EU nimmt im Brexit-Streit Verfahren gegen London auf
DW
Brüssel droht der britischen Regierung gleich mit mehreren Verfahren: London habe "gegen bedeutende Teile des Nordirland-Protokolls verstoßen". Die Regierung Johnson gibt sich "enttäuscht".
Die Europäische Kommission hat juristische Schritte gegen Großbritannien angekündigt, die die Regierung zur Einhaltung des Brexit-Vertrags zwingen sollen. Kommissionsvizepräsident Maros Sefcovic sagte, es gebe keine juristische oder politische Rechtfertigung für die einseitige Änderung einer internationalen Vereinbarung: "Nennen wir die Dinge beim Namen, das ist illegal." Die britische Regierung habe "gegen bedeutende Teile des Nordirland-Protokolls verstoßen", sagte Sefcovic.
Konkret werden zwei neue Vertragsverletzungsverfahren neu eingeleitet und ein drittes wieder aufgenommen. Diese könnten mit einer Geldstrafe für London sowie mit Verfahren vor dem Europäischen Gerichtshof (EuGH) in Luxemburg enden. Zugleich wolle die Kommission im Dialog mit der britischen Regierung bleiben und Lösungen im Streit suchen.

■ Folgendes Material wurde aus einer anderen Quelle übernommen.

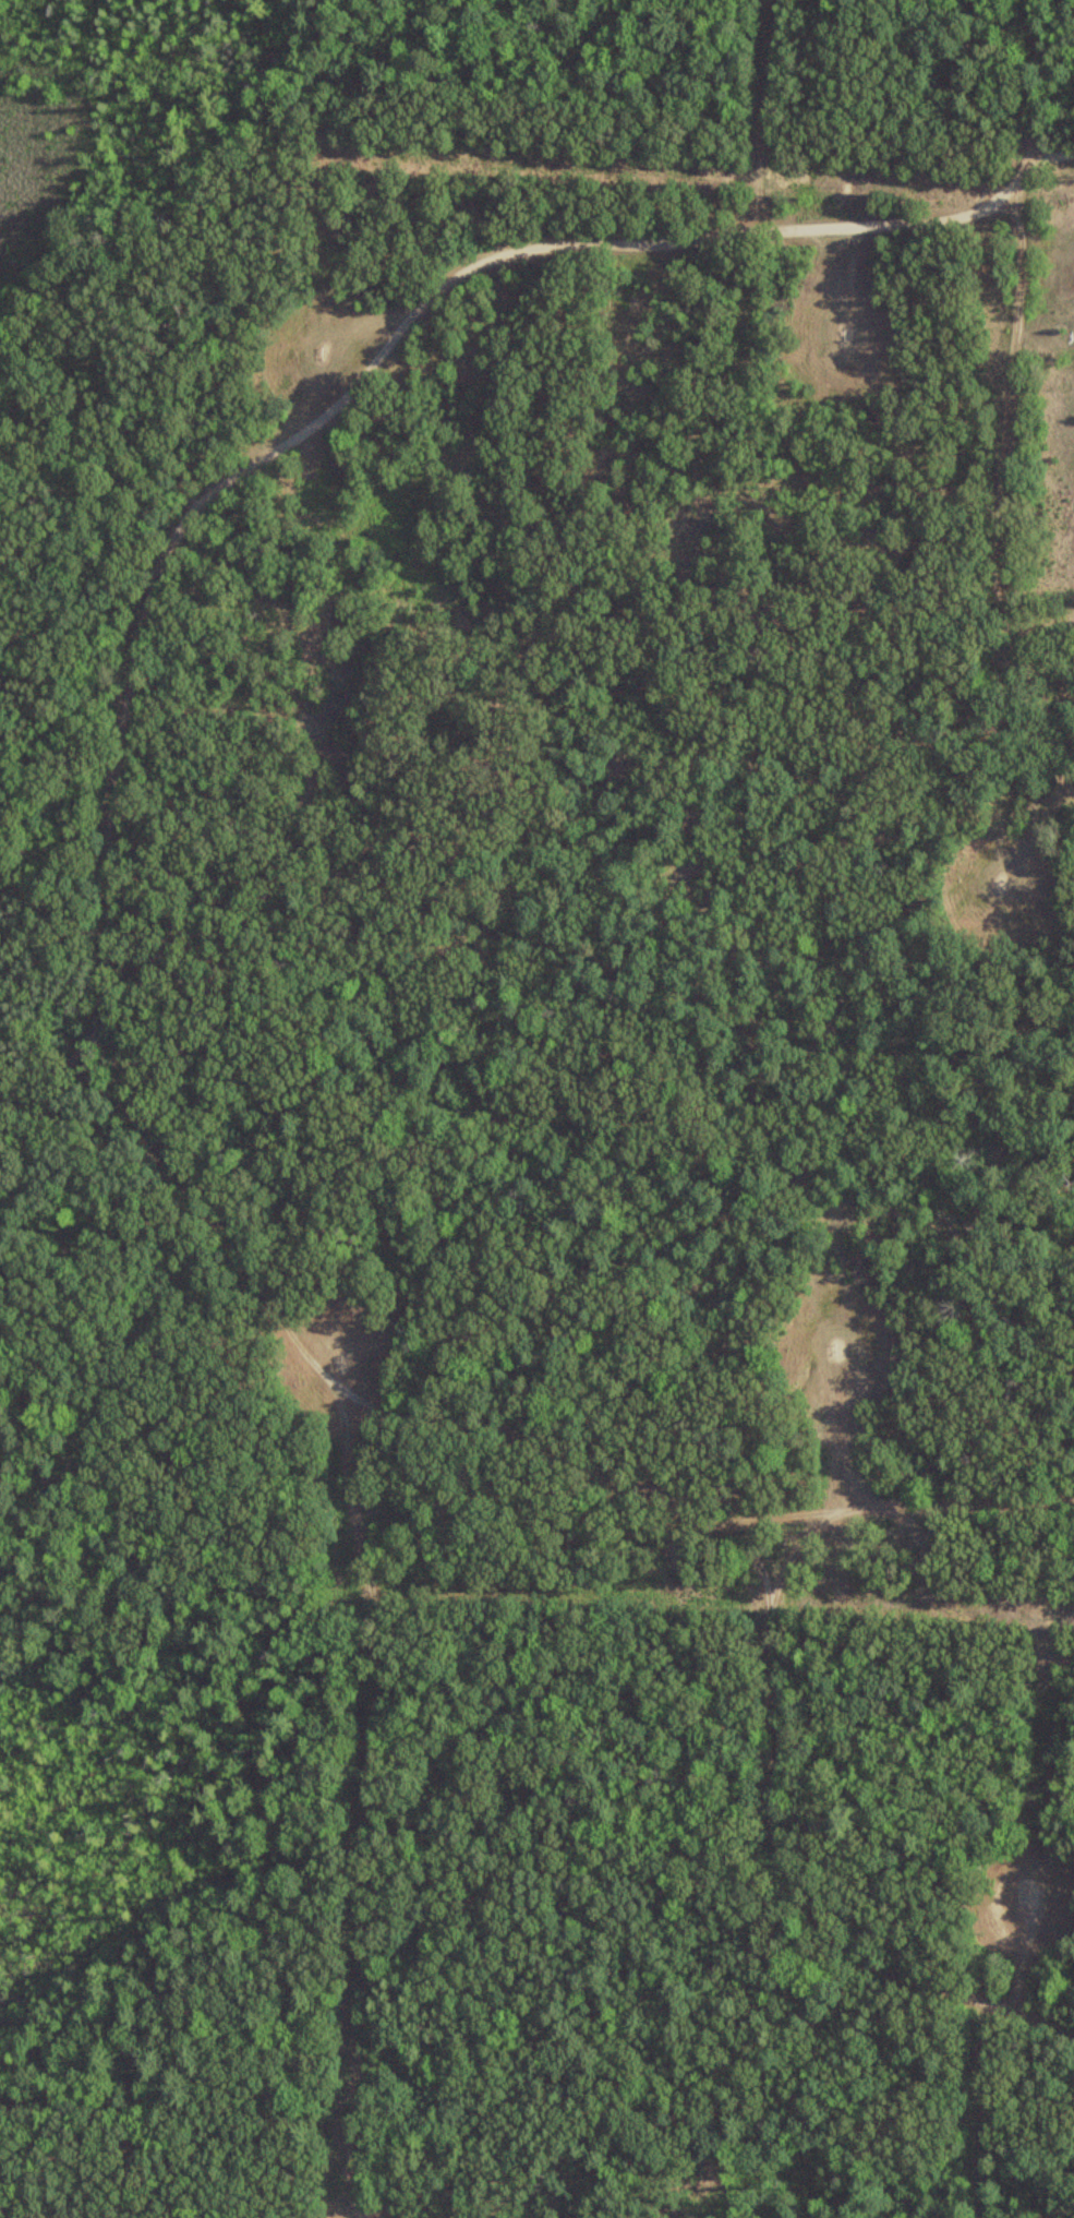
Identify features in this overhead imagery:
road: (760, 114)
road: (1057, 149)
building: (1065, 307)
building: (1051, 337)
road: (1003, 402)
road: (57, 1061)
road: (124, 1086)
road: (911, 1521)
road: (800, 1523)
road: (200, 2110)

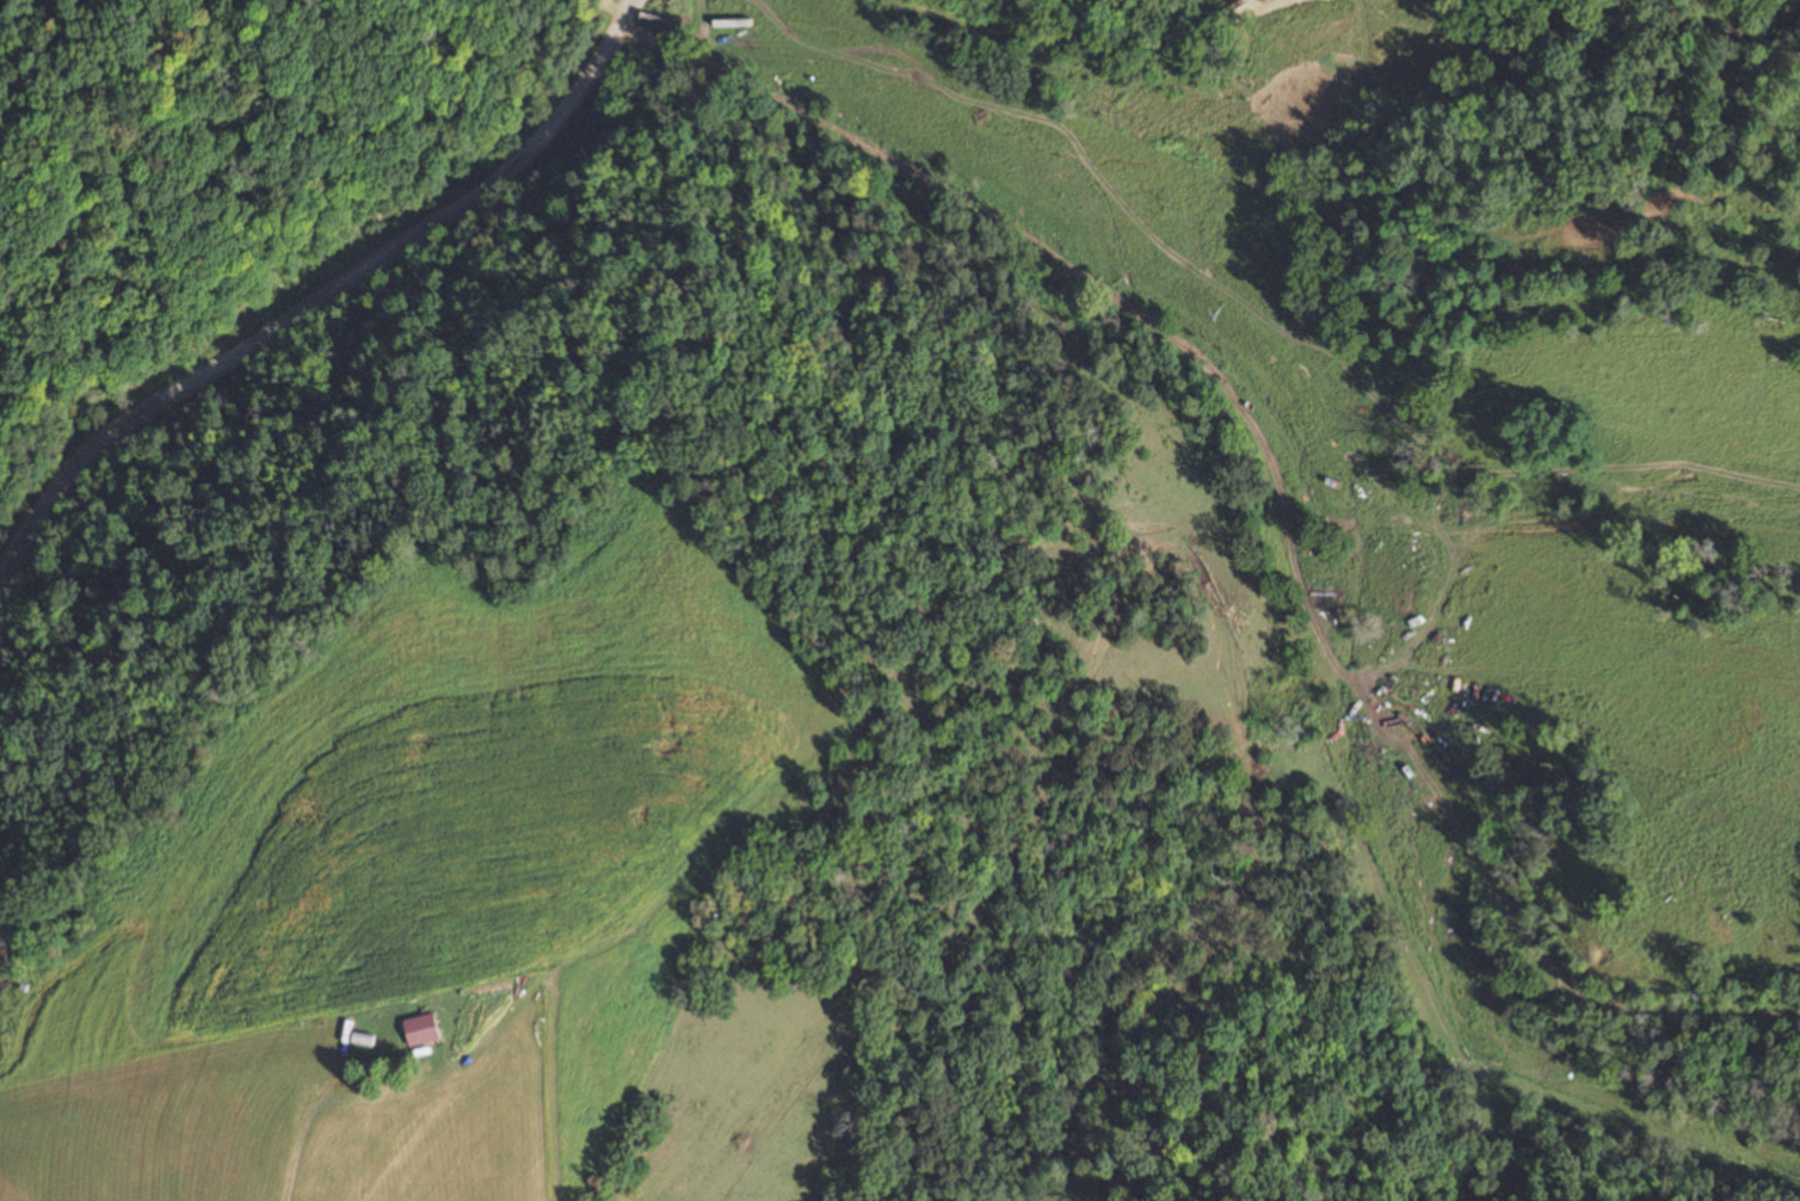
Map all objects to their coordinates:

Das oberste EU-Gericht steht selbst im Fokus der von London angedachten Änderungen: Als Schlichtungsinstanz ist es für den gesamten europäischen Binnenmarkt zuständig, zu dem Nordirland im Zuge eines Brexit-Zusatzprotokolls de facto weiter gehört.
Die britische Regierung hatte schon länger damit gedroht, das von ihr ratifizierte Protokoll außer Kraft setzen zu wollen. Am Montag hatte Außenministerin Liz Truss Pläne für eine einseitige Neuregelung vorgestellt, wonach der EuGH nicht mehr die alleinige Schiedsstelle wäre.
Außerdem will London beim Warenverkehr von Großbritannien nach Nordirland künftig einen Teil der Kontrollen dauerhaft fallen lassen: Waren, die über nordirische Häfen in die EU eingeführt werden sollen, würden rot markiert und weiter kontrolliert. Im Gegenzug soll eine grüne Kennzeichnung sämtliche Produkte, die in Nordirland verbleiben sollen, diese von den Kontrollen befreien.